I have already had to pivot my own educational plans in order to have Kiran stay home with me full-time, yet again. I am thankful I am able to take a semester off from UW-Eau Claire because the class I was taking this fall is also offered in the spring. I am still taking the physics course locally this fall, and I have other big educational items to tackle. It will be enough, so I knew something had to give.

I am already planning out a schedule and thinking about having an art day, a music day, etc every week. I welcome any input on how to make this a fun experience for Kiran. Due to being his virtually guided everything last year (preschool teacher, SLP, OT, PT, feeding therapist), I am intimately acquainted with all of his goals and the skills we need to practice. I have also, already this summer, started working on color identification and added in more naming identification practice.

I guess I am saying I continue to be dedicated to making sure he continues to progress and doesn’t get behind or decline in any big way, but I recognize – and this is the part I will continue to grieve – that I can’t give him the social experience, the connection with his peers, the ability to be around people, which he so loves.

I also recognize this, too, will pass.
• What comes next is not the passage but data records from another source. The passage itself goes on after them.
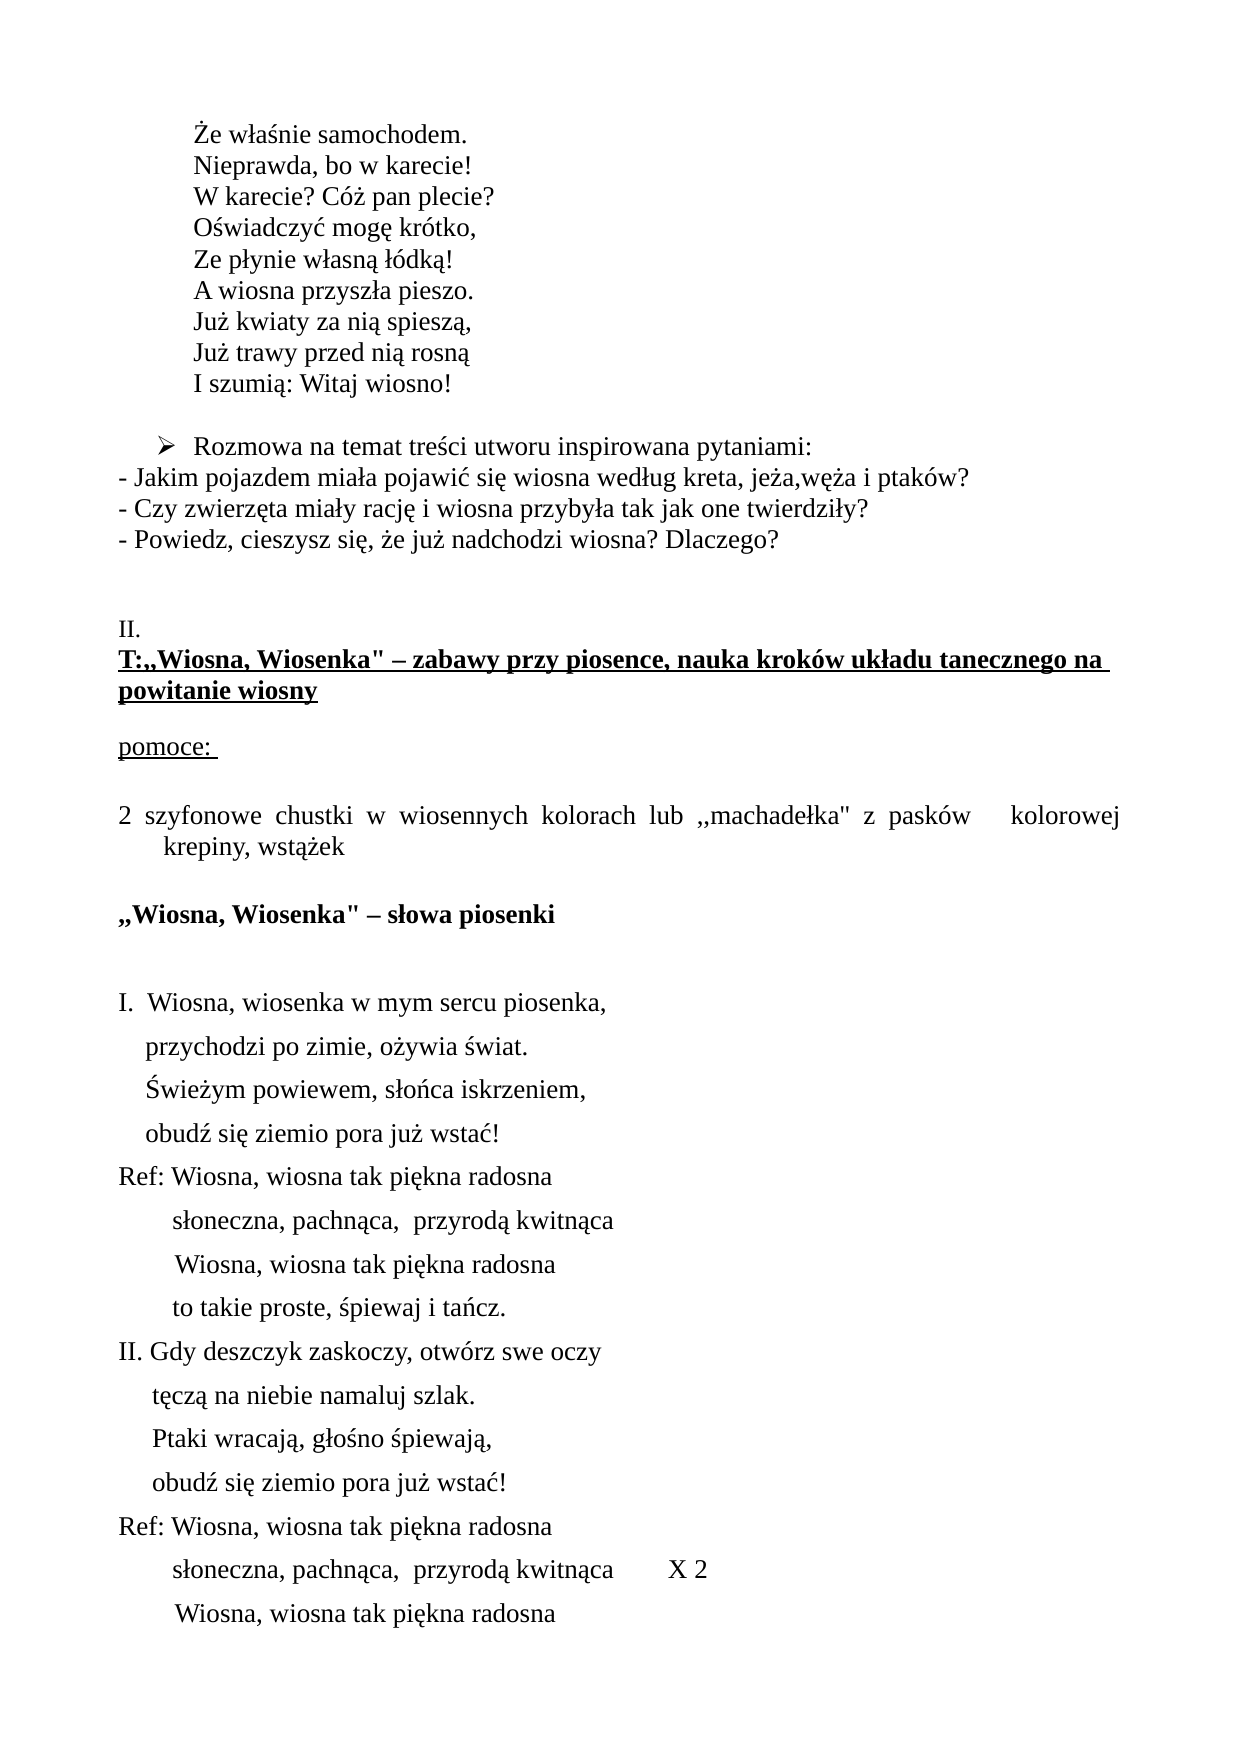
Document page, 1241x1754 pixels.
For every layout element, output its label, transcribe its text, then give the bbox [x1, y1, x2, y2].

text - Czy zwierzęta miały rację i wiosna przybyła tak jak one twierdziły? [118, 492, 1122, 523]
text obudź się ziemio pora już wstać! [118, 1117, 1122, 1148]
text Ref: Wiosna, wiosna tak piękna radosna [118, 1161, 1122, 1192]
text tęczą na niebie namaluj szlak. [118, 1379, 1122, 1410]
subtitle 2 szyfonowe chustki w wiosennych kolorach lub ,,machadełka" z pasków kolorowej krepiny, wstążek [118, 799, 1122, 861]
text Ptaki wracają, głośno śpiewają, [118, 1422, 1122, 1453]
text przychodzi po zimie, ożywia świat. [118, 1029, 1122, 1061]
text Wiosna, wiosna tak piękna radosna [118, 1248, 1122, 1279]
text słoneczna, pachnąca, przyrodą kwitnąca X 2 [118, 1553, 1122, 1584]
text II. Gdy deszczyk zaskoczy, otwórz swe oczy [118, 1335, 1122, 1366]
text to takie proste, śpiewaj i tańcz. [118, 1291, 1122, 1323]
list Że właśnie samochodem. Nieprawda, bo w karecie! W karecie? Cóż pan plecie? Oświadczyć mogę krótko, Ze płynie własną łódką! A wiosna przyszła pieszo. Już kwiaty za nią spieszą, Już trawy przed nią rosną I szumią: Witaj wiosno! [156, 118, 1122, 398]
text słoneczna, pachnąca, przyrodą kwitnąca [118, 1204, 1122, 1235]
text T:,,Wiosna, Wiosenka" – zabawy przy piosence, nauka kroków układu tanecznego na powitanie wiosny [118, 643, 1122, 705]
list Rozmowa na temat treści utworu inspirowana pytaniami: [156, 429, 1122, 461]
text - Powiedz, cieszysz się, że już nadchodzi wiosna? Dlaczego? [118, 523, 1122, 554]
text Świeżym powiewem, słońca iskrzeniem, [118, 1073, 1122, 1104]
subtitle ,,Wiosna, Wiosenka" – słowa piosenki [118, 899, 1122, 930]
text Ref: Wiosna, wiosna tak piękna radosna [118, 1510, 1122, 1541]
text - Jakim pojazdem miała pojawić się wiosna według kreta, jeża,węża i ptaków? [118, 461, 1122, 492]
text Wiosna, wiosna tak piękna radosna [118, 1597, 1122, 1628]
subtitle pomoce: [118, 730, 1122, 761]
text I. Wiosna, wiosenka w mym sercu piosenka, [118, 986, 1122, 1017]
text obudź się ziemio pora już wstać! [118, 1466, 1122, 1497]
text II. [118, 614, 1122, 643]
It will. I thought it would have by now, and it is SO hard to tighten the bubble again, something we also discussed with the pediatrician at length. In my household, we have still been taking mitigation measures. I still haven’t been to a restaurant or bar or really out much at all in general, and what I have felt comfortable doing will now cease for me. For our family, Kiran’s pediatrician recommended being very mindful of the risk anyone will bring to Kiran and making decisions accordingly. Until he can be vaccinated, we have to remain vigilant.

I know these are the decisions that we must make to keep Kiran safe, to protect his heart and his little body. But they are shitty decisions, and I’m tired of having to make them. I’m tired of having to explain them. I’m tired of maintaining boundaries. I’m just tired.